WHAT THIS TASK INVOLVES
Could you reproduce each of the entries below character for character, with no changes?

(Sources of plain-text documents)
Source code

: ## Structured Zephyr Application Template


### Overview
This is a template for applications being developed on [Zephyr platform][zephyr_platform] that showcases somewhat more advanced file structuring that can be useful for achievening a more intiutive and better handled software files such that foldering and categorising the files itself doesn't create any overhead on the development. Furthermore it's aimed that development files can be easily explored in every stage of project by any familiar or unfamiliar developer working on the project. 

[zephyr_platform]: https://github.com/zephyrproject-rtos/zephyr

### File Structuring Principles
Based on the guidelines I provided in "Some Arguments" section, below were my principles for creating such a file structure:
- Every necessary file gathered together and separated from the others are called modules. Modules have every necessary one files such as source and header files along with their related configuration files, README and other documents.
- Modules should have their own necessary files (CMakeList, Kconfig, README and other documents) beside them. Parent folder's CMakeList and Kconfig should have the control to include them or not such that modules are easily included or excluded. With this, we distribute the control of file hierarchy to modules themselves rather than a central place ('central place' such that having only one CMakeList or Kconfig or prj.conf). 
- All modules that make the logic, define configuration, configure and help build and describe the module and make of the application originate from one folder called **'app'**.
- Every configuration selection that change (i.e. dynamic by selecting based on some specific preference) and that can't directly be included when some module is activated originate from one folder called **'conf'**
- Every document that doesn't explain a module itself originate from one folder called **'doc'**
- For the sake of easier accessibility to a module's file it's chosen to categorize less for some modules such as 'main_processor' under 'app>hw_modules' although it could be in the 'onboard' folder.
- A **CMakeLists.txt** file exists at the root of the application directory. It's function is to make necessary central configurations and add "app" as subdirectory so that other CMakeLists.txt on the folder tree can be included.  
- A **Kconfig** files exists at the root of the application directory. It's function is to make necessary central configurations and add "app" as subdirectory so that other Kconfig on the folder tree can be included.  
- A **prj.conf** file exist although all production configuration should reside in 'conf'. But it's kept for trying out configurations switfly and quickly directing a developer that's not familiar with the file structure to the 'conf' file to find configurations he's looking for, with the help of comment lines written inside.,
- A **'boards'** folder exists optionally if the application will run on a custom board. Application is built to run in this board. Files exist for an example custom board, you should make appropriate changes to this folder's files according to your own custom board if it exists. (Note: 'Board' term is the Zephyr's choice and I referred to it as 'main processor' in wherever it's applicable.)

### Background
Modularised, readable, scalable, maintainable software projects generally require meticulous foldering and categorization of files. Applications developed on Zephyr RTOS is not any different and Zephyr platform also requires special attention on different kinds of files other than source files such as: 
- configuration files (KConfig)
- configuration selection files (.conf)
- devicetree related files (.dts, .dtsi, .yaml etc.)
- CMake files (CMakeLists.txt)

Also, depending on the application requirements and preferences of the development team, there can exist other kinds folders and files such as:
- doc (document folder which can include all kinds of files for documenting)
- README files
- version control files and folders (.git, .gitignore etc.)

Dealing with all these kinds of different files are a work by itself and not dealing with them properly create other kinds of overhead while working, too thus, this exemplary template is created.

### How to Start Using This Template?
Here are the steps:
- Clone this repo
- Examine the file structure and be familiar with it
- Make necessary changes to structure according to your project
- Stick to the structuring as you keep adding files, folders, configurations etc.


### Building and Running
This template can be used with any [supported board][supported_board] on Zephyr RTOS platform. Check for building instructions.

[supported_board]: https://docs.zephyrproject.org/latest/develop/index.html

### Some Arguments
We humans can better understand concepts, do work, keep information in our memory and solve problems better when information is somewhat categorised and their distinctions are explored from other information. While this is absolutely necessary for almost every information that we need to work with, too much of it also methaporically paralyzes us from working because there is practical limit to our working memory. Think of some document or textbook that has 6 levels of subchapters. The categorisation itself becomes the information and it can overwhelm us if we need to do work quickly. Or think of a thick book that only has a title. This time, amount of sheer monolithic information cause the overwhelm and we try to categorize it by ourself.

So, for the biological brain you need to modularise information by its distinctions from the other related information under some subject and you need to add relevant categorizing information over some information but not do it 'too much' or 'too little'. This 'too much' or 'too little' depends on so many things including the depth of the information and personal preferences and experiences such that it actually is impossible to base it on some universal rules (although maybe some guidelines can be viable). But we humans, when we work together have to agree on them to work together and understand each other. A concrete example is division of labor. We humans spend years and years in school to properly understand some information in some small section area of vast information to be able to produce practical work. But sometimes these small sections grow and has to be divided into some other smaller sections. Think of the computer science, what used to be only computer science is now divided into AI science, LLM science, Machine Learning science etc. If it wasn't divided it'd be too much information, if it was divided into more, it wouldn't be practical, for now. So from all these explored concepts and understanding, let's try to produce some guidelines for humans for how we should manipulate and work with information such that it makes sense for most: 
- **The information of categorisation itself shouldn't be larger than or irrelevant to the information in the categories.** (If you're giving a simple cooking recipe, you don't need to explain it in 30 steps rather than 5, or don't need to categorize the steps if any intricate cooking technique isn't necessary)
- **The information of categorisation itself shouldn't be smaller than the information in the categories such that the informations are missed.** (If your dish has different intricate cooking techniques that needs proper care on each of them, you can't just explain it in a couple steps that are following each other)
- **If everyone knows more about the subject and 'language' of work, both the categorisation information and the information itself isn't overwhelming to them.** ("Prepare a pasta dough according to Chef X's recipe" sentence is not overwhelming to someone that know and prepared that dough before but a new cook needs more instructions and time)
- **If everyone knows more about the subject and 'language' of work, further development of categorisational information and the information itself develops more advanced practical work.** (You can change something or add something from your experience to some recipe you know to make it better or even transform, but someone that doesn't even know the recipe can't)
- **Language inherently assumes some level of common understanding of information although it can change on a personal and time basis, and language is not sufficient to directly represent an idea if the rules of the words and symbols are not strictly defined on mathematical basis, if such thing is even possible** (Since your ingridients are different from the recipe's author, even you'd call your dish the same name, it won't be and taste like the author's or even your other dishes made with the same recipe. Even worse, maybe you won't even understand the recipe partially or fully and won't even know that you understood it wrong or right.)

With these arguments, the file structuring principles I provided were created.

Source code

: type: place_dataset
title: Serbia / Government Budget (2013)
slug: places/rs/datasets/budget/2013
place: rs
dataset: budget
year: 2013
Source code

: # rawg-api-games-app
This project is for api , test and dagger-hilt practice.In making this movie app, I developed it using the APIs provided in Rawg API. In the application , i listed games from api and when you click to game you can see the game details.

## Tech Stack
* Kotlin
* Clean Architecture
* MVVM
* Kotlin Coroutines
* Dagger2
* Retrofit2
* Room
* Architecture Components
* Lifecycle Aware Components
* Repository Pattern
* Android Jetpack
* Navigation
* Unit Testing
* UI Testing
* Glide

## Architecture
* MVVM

WRITTEN ANSWER
Source code

: ## Structured Zephyr Application Template


### Overview
This is a template for applications being developed on [Zephyr platform][zephyr_platform] that showcases somewhat more advanced file structuring that can be useful for achievening a more intiutive and better handled software files such that foldering and categorising the files itself doesn't create any overhead on the development. Furthermore it's aimed that development files can be easily explored in every stage of project by any familiar or unfamiliar developer working on the project. 

[zephyr_platform]: https://github.com/zephyrproject-rtos/zephyr

### File Structuring Principles
Based on the guidelines I provided in "Some Arguments" section, below were my principles for creating such a file structure:
- Every necessary file gathered together and separated from the others are called modules. Modules have every necessary one files such as source and header files along with their related configuration files, README and other documents.
- Modules should have their own necessary files (CMakeList, Kconfig, README and other documents) beside them. Parent folder's CMakeList and Kconfig should have the control to include them or not such that modules are easily included or excluded. With this, we distribute the control of file hierarchy to modules themselves rather than a central place ('central place' such that having only one CMakeList or Kconfig or prj.conf). 
- All modules that make the logic, define configuration, configure and help build and describe the module and make of the application originate from one folder called **'app'**.
- Every configuration selection that change (i.e. dynamic by selecting based on some specific preference) and that can't directly be included when some module is activated originate from one folder called **'conf'**
- Every document that doesn't explain a module itself originate from one folder called **'doc'**
- For the sake of easier accessibility to a module's file it's chosen to categorize less for some modules such as 'main_processor' under 'app>hw_modules' although it could be in the 'onboard' folder.
- A **CMakeLists.txt** file exists at the root of the application directory. It's function is to make necessary central configurations and add "app" as subdirectory so that other CMakeLists.txt on the folder tree can be included.  
- A **Kconfig** files exists at the root of the application directory. It's function is to make necessary central configurations and add "app" as subdirectory so that other Kconfig on the folder tree can be included.  
- A **prj.conf** file exist although all production configuration should reside in 'conf'. But it's kept for trying out configurations switfly and quickly directing a developer that's not familiar with the file structure to the 'conf' file to find configurations he's looking for, with the help of comment lines written inside.,
- A **'boards'** folder exists optionally if the application will run on a custom board. Application is built to run in this board. Files exist for an example custom board, you should make appropriate changes to this folder's files according to your own custom board if it exists. (Note: 'Board' term is the Zephyr's choice and I referred to it as 'main processor' in wherever it's applicable.)

### Background
Modularised, readable, scalable, maintainable software projects generally require meticulous foldering and categorization of files. Applications developed on Zephyr RTOS is not any different and Zephyr platform also requires special attention on different kinds of files other than source files such as: 
- configuration files (KConfig)
- configuration selection files (.conf)
- devicetree related files (.dts, .dtsi, .yaml etc.)
- CMake files (CMakeLists.txt)

Also, depending on the application requirements and preferences of the development team, there can exist other kinds folders and files such as:
- doc (document folder which can include all kinds of files for documenting)
- README files
- version control files and folders (.git, .gitignore etc.)

Dealing with all these kinds of different files are a work by itself and not dealing with them properly create other kinds of overhead while working, too thus, this exemplary template is created.

### How to Start Using This Template?
Here are the steps:
- Clone this repo
- Examine the file structure and be familiar with it
- Make necessary changes to structure according to your project
- Stick to the structuring as you keep adding files, folders, configurations etc.


### Building and Running
This template can be used with any [supported board][supported_board] on Zephyr RTOS platform. Check for building instructions.

[supported_board]: https://docs.zephyrproject.org/latest/develop/index.html

### Some Arguments
We humans can better understand concepts, do work, keep information in our memory and solve problems better when information is somewhat categorised and their distinctions are explored from other information. While this is absolutely necessary for almost every information that we need to work with, too much of it also methaporically paralyzes us from working because there is practical limit to our working memory. Think of some document or textbook that has 6 levels of subchapters. The categorisation itself becomes the information and it can overwhelm us if we need to do work quickly. Or think of a thick book that only has a title. This time, amount of sheer monolithic information cause the overwhelm and we try to categorize it by ourself.

So, for the biological brain you need to modularise information by its distinctions from the other related information under some subject and you need to add relevant categorizing information over some information but not do it 'too much' or 'too little'. This 'too much' or 'too little' depends on so many things including the depth of the information and personal preferences and experiences such that it actually is impossible to base it on some universal rules (although maybe some guidelines can be viable). But we humans, when we work together have to agree on them to work together and understand each other. A concrete example is division of labor. We humans spend years and years in school to properly understand some information in some small section area of vast information to be able to produce practical work. But sometimes these small sections grow and has to be divided into some other smaller sections. Think of the computer science, what used to be only computer science is now divided into AI science, LLM science, Machine Learning science etc. If it wasn't divided it'd be too much information, if it was divided into more, it wouldn't be practical, for now. So from all these explored concepts and understanding, let's try to produce some guidelines for humans for how we should manipulate and work with information such that it makes sense for most: 
- **The information of categorisation itself shouldn't be larger than or irrelevant to the information in the categories.** (If you're giving a simple cooking recipe, you don't need to explain it in 30 steps rather than 5, or don't need to categorize the steps if any intricate cooking technique isn't necessary)
- **The information of categorisation itself shouldn't be smaller than the information in the categories such that the informations are missed.** (If your dish has different intricate cooking techniques that needs proper care on each of them, you can't just explain it in a couple steps that are following each other)
- **If everyone knows more about the subject and 'language' of work, both the categorisation information and the information itself isn't overwhelming to them.** ("Prepare a pasta dough according to Chef X's recipe" sentence is not overwhelming to someone that know and prepared that dough before but a new cook needs more instructions and time)
- **If everyone knows more about the subject and 'language' of work, further development of categorisational information and the information itself develops more advanced practical work.** (You can change something or add something from your experience to some recipe you know to make it better or even transform, but someone that doesn't even know the recipe can't)
- **Language inherently assumes some level of common understanding of information although it can change on a personal and time basis, and language is not sufficient to directly represent an idea if the rules of the words and symbols are not strictly defined on mathematical basis, if such thing is even possible** (Since your ingridients are different from the recipe's author, even you'd call your dish the same name, it won't be and taste like the author's or even your other dishes made with the same recipe. Even worse, maybe you won't even understand the recipe partially or fully and won't even know that you understood it wrong or right.)

With these arguments, the file structuring principles I provided were created.

Source code

: type: place_dataset
title: Serbia / Government Budget (2013)
slug: places/rs/datasets/budget/2013
place: rs
dataset: budget
year: 2013
Source code

: # rawg-api-games-app
This project is for api , test and dagger-hilt practice.In making this movie app, I developed it using the APIs provided in Rawg API. In the application , i listed games from api and when you click to game you can see the game details.

## Tech Stack
* Kotlin
* Clean Architecture
* MVVM
* Kotlin Coroutines
* Dagger2
* Retrofit2
* Room
* Architecture Components
* Lifecycle Aware Components
* Repository Pattern
* Android Jetpack
* Navigation
* Unit Testing
* UI Testing
* Glide

## Architecture
* MVVM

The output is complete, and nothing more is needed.